◆ **EXTRAIT DU DOCUMENT**
Le fou rire était ensuite excité par la fricassée*, qu'exécutaient deux sauteurs, de la manière la plus originale.


C'est de ce crescendo non interrompu de surprises qu'est venu le proverbe populaire :

De plus fort en plus fort, comme chez Nicolet ».


Le monde dramatique

Histoire des théâtres anciens - 1837


* Danse ancienne qui met en scène la lutte entre l'été et l'hiver. Interprétée comme un jeu, dansée sur une mesure à deux temps, elle mime une taquinerie entre un homme et une femme

Grenade, le 9 juillet 1817


Enfin, mon cher Pascal, me voici encore rapproché d'un cran, et ce n'est pas sans peine. En effet, outre le désagrément de voyager la nuit, ce qui est fort incommode puisque le sommeil vient vous harceler sur votre bête et vous expose à faire de nombreuses chutes, nous avions à combattre une route plus pénible que toutes celles que j'avais passées jusqu'à présent. Nous partîmes de Malaga à 7 heures du soir. Nous étions 35 dont 24 mules, mulets ou chevaux ; deux femmes dont l'une de 55 à 60 ans et une autre plus jeune, mais borgne (car il parait que je suis destiné à voyager toujours avec les borgnes), et enfin 9 hommes dont 4 passagers et 5 pour soigner notre cavalerie. C'était un beau spectacle de nous voir tous marcher en bon ordre à la file les uns des autres, gravement et d'un pas toujours égal. A notre tête allait le chef général des corsaires, la tête haute, fier de commander aujourd'hui une compagnie plus forte qu'il n'en avait jamais eue. Derrière lui suivait à pied son lieutenant général. Honoré de la confiance d'un chef habile, il avait sous ses ordres toutes les bêtes, et son pouvoir s'étendait en conséquence aux arrieros, chefs de file particuliers. Venaient ensuite, à quelques pas de distance et formant l'avant-garde, le corps des voyageurs, chacun (excepté moi) armé de sa vieille carabine, meuble sans lequel on ne se met jamais en route en Espagne, et que le père en mourant recommande avec soin à l'aîné de ses enfants, comme une défense contre les voleurs dont on parle sans cesse et qu'on ne rencontre jamais. Il y avait plusieurs de mes compagnons qui me dirent l'avoir encore telle qu'ils l'avaient reçue de leur père, dont il l'avait prise toute chargée. Comme depuis l'âge de raison, ils font le voyage toutes les semaines, cela rassure un peu ceux qui ne portent avec eux pour toute arme qu'un couteau de table.

◆ **DONNÉES RECUEILLIES**
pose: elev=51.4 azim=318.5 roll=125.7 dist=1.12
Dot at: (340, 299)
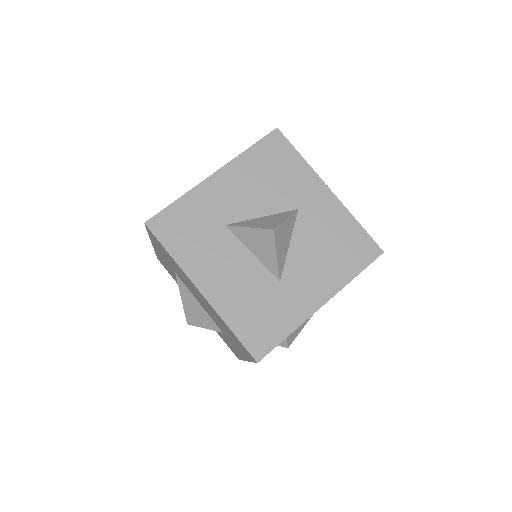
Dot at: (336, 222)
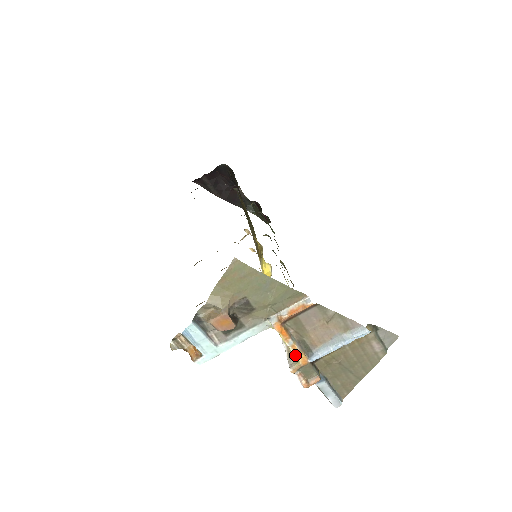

◆ **CONSIGNE**
D'après l'extrait du document, à quelle heure le groupe partit-il de Malaga ?

◆ **RÉPONSE ATTENDUE**
À 7 heures du soir.